Words: Stories and Scripts

I don’t really need to comment on our first offering as our reviewer did a far better job of doing so than I ever could. ‘I don’t think I’m alone in thinking of “dark fantasy” as a sort of combination of urban fantasy and horror: vampires, werewolves, ghosts, zombies, and less pleasant creatures confronting more or less normal people who may have the resources, or just the dumb luck, to survive the encounter. Subterranean: Tales of Dark Fantasy 2 is not that. True, the stories all have a dark edge, but there are only two tales of werewolves and one of vampires, none of which have any of the classic trappings to them.

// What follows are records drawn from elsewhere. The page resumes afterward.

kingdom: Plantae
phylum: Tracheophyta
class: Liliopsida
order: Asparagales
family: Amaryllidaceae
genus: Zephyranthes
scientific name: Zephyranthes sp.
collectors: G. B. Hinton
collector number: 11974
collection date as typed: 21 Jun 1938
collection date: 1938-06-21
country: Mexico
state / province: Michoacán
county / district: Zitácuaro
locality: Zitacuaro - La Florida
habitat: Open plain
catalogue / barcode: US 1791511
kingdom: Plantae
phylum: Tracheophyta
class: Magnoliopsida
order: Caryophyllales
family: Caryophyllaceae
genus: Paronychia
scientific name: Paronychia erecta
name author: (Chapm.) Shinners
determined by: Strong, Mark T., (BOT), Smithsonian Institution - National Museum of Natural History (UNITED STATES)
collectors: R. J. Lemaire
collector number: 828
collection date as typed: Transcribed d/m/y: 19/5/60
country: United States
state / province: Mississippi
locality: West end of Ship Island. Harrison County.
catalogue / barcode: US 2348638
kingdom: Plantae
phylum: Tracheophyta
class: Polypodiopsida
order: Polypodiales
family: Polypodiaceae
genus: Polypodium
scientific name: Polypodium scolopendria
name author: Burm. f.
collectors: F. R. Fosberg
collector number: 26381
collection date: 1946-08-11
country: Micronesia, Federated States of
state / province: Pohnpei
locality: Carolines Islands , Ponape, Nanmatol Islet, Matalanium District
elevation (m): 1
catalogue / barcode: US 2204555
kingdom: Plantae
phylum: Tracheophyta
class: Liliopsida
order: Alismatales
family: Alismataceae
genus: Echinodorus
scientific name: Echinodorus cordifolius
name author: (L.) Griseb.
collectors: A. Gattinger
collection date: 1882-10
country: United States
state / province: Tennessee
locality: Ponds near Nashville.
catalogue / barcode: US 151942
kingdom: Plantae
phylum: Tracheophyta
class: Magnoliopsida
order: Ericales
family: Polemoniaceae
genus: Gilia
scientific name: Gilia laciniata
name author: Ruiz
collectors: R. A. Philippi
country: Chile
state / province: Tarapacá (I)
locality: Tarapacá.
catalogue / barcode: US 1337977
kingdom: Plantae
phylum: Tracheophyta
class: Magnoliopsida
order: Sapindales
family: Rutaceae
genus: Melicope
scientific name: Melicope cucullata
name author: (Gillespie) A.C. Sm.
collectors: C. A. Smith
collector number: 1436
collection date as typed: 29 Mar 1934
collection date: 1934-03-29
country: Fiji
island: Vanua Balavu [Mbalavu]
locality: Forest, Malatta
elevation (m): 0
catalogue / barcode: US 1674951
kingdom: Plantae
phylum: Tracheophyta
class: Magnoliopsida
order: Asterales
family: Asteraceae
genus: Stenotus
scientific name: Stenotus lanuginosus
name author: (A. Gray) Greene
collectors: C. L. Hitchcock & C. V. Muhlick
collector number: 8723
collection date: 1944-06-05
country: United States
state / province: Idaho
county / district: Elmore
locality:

So, these stories are not “dark fantasy” in that sense. What we have here is a mixture of the surreal, the outre, the mordant, and sometimes the hallucinatory.’

That worked so well that I’ll do it again for our second offering. ‘Tim Powers’ first collection of short fiction in over half a decade, The Bible Repairman and Other Stories is a potent six-story collection that plays effortlessly with many of the author’s favorite themes. Zhlubby, burned-out protagonists, mysterious women, magical rituals that intrude on everyday life – these are familiar to anyone who’s read and enjoyed Last Call, or Earthquake Weather, or indeed most of Powers’ body of work. That doesn’t make the stories any less enjoyable or well-written; it merely places them squarely in the center of his wheelhouse, and ensures that those who’ve gone for his novels will be more than satisfied by the collection.’

Monsters done Hollywood style are what you like? If so, this anthology is not for you: ‘The stated intent of The Monster’s Corner: Stories Through Inhuman Eyes, the Christopher Golden-edited anthology, is nothing if not ambitious. The concept – a collection of stories that show monsters as sympathetic, not heroic — is tricky enough on its own, a long step into more mature territory than the too-prevalent vampiric moping that’s meant to let us know that bloodsuckers really aren’t such bad people. Then, throw in Golden’s restriction on the subject matter — no low-hanging fruit, i.e. no vampires or zombies – and things get really interesting.’

And finishing off this scrum are the scripts alluded to the the title of this post. ‘Shadows West is proof positive that you in fact get too much of a good thing. A collection of three unproduced screenplays by Bubba Ho-Tep scribe Joe R. Lansdale and his brother, comics writer John L. Lansdale, the book is set firmly in the “Weird West” setting that is Lansdale’s wheelhouse. The problem is, it’s all very much set in there, and even the most dedicated fans may detect a certain thematic sameness between the three.’